Amleto, dunque, o meglio AmletOne è posto al centro di questa scena coloratissima, unico in nero tra costumi che a volte suggeriscono la “sospensione” del Paese delle Meraviglie, e può così esplorare l’intero pentagramma dei suoi sentimenti mostrando come l’esito nefasto sia la coerente conclusione di un percorso rispetto al quale la casualità è solo occasione di smascheramento, è in fondo il segno e il segnale della “scelta” consapevole del proprio destino.
Ne è, credo, evidenza, la scena finale del duello e delle plurime morti giocata in una sorta di numero acrobatico di trapezisti sospesi come pupazzi a cardini altrove manovrati, ma in cui le reciproche volontà scelgono di scegliere, e perciò di dare senso, di esprimere un giudizio ultimo non solo su quelle vite ma anche su quelle morti.
È infine una drammaturgia in un certo senso melodica che organizza le voci dei suoi protagonisti insieme alle voci del mondo che li circonda, di cui quella specie di coro di canne d’organo che spuntano dal sipario ad annunciare il dramma (una sorta di prologo di cantastorie) è metafora evidente.
Un ottimo lavoro, sia drammaturgico che di organizzazione scenica, in cui lo spazio ridotto è stimolo a movimenti organizzati e coerenti, tra quelle macchine sceniche “strampalate” e bellissime cui Marcido ci ha ormai abituato, e a cui la recitazione offre ulteriori spunti di riflessione e significazione.
Una recitazione quasi “geometrica”, come i movimenti registici, in cui la profondità dello studio è la porta principale in cui far transitare vocazioni che appaiono ormai forti e consolidate.

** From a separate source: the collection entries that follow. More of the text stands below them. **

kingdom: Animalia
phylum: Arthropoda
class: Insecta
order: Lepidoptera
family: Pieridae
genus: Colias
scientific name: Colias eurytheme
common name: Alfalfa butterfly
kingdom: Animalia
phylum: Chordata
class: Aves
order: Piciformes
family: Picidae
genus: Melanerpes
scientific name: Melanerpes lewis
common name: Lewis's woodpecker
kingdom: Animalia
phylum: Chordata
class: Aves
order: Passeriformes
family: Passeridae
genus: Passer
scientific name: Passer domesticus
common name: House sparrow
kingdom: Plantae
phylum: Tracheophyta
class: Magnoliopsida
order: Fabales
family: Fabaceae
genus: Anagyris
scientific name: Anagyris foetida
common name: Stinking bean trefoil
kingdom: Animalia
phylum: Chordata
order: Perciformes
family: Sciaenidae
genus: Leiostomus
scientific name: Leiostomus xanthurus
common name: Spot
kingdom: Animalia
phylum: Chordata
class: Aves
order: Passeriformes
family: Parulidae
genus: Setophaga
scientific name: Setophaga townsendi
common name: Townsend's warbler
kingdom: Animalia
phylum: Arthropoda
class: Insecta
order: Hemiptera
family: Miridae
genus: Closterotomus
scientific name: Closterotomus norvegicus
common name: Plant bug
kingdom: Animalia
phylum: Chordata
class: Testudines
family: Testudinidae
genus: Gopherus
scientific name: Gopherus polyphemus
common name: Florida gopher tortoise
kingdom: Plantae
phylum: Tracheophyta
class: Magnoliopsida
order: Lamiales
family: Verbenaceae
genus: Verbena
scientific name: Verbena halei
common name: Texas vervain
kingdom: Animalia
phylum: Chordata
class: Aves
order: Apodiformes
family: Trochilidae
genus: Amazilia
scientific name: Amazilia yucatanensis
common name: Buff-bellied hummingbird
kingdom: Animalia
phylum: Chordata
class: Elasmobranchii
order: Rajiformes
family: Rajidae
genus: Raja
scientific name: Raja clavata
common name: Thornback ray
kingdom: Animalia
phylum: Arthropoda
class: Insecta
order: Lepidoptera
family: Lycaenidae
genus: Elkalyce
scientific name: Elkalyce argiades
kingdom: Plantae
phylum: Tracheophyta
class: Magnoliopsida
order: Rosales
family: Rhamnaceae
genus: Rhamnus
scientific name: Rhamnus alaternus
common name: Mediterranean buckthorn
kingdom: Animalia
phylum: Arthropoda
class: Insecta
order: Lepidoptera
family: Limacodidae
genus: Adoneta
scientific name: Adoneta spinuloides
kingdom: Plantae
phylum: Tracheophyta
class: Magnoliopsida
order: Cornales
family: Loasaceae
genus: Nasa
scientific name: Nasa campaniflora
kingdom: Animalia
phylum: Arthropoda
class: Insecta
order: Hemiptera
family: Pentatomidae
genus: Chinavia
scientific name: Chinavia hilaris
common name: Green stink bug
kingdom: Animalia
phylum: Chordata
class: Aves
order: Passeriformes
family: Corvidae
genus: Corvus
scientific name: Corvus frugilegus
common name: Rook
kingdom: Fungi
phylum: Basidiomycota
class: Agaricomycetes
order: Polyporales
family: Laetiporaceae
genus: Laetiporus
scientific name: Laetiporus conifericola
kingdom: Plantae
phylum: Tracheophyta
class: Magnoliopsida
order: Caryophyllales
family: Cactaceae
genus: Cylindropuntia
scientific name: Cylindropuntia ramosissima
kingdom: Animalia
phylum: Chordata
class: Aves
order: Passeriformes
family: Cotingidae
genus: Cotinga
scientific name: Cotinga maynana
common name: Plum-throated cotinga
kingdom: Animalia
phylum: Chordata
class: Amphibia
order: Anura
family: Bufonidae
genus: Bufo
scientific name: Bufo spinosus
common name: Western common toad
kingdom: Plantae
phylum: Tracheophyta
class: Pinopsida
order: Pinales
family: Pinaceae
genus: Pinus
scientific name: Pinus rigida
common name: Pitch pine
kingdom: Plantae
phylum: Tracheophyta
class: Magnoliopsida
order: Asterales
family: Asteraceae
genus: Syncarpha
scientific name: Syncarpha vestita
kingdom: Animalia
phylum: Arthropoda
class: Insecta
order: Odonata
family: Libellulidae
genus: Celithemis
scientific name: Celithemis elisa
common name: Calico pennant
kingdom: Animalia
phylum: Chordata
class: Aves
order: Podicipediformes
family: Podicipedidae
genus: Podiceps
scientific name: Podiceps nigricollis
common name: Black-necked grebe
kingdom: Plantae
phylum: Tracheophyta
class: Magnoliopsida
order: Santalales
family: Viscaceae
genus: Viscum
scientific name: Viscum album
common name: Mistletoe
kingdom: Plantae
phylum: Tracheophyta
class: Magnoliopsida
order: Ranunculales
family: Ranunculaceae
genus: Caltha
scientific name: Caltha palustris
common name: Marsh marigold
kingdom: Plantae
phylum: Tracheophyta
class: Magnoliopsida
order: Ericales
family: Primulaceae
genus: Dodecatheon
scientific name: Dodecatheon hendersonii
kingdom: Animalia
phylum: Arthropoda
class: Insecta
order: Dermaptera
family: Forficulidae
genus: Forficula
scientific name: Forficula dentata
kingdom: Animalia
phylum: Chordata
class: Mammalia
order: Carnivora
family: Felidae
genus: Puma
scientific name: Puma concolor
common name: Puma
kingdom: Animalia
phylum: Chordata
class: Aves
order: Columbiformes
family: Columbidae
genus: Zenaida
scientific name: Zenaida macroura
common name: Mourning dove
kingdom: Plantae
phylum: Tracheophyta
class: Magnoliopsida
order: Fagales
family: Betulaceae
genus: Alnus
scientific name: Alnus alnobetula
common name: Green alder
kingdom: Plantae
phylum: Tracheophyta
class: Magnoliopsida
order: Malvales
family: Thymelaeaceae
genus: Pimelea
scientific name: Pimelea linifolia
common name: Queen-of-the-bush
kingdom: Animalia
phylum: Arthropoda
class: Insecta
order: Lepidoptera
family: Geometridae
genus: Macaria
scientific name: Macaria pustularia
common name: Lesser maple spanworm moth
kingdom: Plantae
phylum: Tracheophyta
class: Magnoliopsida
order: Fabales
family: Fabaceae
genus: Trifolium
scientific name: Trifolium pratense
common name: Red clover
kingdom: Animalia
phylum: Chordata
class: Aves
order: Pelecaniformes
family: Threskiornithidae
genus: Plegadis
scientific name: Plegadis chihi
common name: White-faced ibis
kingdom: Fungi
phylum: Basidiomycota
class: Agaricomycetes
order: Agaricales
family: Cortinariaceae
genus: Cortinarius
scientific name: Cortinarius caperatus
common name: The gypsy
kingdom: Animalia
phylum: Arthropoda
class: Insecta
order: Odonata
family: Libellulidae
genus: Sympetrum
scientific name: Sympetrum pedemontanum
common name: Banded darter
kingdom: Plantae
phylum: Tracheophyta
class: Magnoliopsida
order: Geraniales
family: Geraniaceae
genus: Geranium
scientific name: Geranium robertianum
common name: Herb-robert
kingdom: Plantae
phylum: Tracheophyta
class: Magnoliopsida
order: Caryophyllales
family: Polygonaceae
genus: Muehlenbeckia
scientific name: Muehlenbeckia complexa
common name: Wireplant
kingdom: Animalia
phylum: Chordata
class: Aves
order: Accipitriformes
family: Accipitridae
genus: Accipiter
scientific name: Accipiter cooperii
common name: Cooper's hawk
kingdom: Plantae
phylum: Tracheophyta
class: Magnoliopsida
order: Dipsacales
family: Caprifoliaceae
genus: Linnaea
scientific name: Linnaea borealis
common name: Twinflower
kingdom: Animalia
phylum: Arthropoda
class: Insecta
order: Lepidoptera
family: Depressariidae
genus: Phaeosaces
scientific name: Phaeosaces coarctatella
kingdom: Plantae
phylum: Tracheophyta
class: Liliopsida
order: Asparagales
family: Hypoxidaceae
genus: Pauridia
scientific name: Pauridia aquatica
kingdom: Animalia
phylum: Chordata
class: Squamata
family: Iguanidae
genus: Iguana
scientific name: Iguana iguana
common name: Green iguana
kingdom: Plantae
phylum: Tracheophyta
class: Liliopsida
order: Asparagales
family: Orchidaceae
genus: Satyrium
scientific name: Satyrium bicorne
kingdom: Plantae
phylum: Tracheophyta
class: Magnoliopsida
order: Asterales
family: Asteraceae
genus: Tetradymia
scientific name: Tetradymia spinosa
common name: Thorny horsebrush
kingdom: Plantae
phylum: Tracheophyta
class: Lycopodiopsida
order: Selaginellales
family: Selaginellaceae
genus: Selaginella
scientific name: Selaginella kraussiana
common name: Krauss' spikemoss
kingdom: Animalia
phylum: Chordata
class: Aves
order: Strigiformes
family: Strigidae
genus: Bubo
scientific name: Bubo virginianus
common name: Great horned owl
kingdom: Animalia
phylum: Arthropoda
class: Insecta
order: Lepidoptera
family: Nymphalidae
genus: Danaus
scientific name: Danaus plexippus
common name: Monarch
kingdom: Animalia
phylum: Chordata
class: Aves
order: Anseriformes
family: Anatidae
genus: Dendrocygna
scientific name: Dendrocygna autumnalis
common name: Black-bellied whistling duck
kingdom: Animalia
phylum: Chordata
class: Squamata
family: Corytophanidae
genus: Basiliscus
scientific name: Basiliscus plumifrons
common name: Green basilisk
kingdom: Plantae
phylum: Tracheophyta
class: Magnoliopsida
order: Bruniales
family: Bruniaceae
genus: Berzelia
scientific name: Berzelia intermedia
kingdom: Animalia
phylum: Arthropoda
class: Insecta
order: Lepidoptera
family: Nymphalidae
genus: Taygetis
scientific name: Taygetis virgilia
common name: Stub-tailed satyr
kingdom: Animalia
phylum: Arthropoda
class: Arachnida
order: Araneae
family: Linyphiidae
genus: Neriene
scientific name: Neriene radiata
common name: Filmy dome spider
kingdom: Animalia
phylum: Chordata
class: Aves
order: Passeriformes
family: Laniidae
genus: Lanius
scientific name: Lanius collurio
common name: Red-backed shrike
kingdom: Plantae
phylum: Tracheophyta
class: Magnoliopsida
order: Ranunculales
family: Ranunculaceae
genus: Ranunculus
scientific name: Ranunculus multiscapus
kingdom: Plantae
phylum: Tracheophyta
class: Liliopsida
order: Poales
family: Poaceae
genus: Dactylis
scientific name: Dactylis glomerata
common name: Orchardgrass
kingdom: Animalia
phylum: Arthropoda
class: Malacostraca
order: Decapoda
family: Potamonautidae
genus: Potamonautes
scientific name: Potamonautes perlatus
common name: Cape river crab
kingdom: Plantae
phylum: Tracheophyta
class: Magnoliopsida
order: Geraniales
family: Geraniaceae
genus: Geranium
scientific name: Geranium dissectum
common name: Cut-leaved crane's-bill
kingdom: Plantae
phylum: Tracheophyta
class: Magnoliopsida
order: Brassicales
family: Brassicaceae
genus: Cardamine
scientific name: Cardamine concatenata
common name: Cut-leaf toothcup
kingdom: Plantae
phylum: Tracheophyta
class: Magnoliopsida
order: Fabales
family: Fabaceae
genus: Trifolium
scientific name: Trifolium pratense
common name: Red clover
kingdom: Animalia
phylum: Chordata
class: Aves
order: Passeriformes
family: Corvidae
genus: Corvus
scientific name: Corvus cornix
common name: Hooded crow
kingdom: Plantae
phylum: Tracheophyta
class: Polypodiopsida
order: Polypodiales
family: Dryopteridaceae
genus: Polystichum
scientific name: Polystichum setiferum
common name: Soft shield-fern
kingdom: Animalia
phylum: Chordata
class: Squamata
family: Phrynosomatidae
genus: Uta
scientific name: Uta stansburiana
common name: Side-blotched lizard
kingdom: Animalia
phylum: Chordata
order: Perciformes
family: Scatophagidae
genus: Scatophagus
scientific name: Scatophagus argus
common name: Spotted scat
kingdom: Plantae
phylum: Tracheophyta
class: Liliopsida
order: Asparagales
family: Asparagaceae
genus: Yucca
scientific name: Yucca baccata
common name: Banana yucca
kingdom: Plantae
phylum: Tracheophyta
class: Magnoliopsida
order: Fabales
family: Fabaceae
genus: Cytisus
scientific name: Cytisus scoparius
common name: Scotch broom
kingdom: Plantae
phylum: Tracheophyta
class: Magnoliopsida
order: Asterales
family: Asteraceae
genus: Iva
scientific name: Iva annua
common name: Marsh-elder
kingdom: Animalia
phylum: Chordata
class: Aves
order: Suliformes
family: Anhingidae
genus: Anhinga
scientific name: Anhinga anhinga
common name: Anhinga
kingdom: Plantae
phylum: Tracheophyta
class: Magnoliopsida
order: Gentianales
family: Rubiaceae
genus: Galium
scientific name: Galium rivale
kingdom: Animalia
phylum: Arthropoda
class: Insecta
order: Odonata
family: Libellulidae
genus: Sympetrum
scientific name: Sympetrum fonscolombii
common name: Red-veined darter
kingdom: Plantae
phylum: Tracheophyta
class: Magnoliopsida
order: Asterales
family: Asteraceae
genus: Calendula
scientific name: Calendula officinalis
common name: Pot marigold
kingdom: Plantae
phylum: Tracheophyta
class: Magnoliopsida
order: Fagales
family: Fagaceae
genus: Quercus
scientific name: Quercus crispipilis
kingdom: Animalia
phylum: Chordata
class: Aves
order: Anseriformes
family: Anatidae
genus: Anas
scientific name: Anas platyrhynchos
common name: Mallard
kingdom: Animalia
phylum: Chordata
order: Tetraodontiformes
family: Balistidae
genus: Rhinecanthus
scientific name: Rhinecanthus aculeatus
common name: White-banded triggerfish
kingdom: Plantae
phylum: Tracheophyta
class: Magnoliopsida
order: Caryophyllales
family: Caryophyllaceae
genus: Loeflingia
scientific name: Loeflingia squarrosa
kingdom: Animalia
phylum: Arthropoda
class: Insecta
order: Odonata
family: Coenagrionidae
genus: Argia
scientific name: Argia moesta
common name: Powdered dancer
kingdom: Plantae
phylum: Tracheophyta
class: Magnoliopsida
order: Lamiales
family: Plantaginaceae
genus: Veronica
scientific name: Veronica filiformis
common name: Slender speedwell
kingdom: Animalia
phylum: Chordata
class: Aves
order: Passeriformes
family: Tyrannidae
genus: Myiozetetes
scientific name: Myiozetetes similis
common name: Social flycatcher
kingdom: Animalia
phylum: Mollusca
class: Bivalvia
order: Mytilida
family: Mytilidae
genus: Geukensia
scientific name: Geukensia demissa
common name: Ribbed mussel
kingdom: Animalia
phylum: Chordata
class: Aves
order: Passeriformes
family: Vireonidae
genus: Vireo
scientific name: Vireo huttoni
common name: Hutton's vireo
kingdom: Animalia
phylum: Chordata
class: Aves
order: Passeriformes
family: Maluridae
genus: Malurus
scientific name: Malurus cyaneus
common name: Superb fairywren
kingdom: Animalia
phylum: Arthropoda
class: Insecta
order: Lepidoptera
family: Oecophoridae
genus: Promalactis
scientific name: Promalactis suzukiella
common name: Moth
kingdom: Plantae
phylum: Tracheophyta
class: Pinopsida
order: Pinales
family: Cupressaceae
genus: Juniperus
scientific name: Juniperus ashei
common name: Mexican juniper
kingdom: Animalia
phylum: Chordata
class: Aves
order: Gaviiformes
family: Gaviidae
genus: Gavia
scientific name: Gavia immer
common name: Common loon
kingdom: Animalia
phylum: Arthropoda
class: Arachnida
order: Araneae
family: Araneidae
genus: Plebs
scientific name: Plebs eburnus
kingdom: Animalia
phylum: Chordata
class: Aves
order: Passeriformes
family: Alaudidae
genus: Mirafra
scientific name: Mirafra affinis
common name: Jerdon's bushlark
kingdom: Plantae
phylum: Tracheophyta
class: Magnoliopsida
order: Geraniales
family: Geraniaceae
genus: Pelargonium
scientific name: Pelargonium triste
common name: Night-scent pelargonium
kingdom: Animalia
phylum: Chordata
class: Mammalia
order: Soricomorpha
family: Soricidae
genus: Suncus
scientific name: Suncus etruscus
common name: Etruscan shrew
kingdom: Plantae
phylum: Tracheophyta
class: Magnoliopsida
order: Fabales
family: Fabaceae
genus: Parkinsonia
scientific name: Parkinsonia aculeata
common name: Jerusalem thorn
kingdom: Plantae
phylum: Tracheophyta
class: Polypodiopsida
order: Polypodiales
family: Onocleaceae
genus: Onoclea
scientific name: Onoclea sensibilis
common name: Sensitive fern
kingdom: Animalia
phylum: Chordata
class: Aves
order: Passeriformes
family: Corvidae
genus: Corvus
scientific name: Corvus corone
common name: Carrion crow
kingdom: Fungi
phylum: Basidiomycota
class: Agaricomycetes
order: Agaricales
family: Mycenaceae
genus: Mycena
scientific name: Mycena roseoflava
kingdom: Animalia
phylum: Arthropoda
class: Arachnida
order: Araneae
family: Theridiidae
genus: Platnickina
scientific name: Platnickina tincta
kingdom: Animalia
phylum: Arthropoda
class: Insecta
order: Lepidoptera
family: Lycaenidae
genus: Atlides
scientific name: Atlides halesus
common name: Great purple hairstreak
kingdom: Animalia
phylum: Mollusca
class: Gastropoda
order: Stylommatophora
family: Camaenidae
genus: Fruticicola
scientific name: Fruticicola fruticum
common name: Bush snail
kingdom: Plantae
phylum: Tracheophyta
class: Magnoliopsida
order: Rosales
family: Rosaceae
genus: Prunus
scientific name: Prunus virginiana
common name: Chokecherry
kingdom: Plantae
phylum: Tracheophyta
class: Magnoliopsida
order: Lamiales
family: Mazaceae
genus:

A partire dal bravissimo Paolo Oricco, l’AmletOne eterodosso che ci ha accompagnato con maestria in tutto l’evento scenico, e poi Maria Luisa Abate, una Gertude insieme distante e affettiva, e infine l’Isi un Claudio in cui crudeltà e interesse son come tenuti a bada e a distanza.
E poi il Polonio stralunato e ossessivo di Stefano Re, l’inteso Laerte en travesti di Valentina Battistone, l’Ofelia sospesa e quasi “virtuale” di Virginia Mossi, l’Orazio imperturbabile di Daniel Nevoso e i clowneschi Rosencranz e Guildenstern di Mario Elia e Francesca Rolli.
Assistenti alla regia di Marco Isidori sono Daniel Nevoso e Barbara Chiarilli, le luci sono opera di Francesco Dell’Elba e Cristian Perria, le scene e i costumi infine, bellissimi, di Daniela dal Cin.
Lo spettacolo, ovviamente produzione di “Marcido Marcidorjs e Famosa Mimosa”, ha inaugurato il teatro “Marcidofilm”, nome già di per sé emblematico, nel novembre scorso, è stato di nuovo in scena dal 18 al 31 gennaio e tornerà in scena dal 24 al 26 febbraio.
Una occasione per un pubblico che, anche l’altra sera, ha riempito ogni spazio della sala e consumato in lunghi applausi il suo evidente entusiasmo.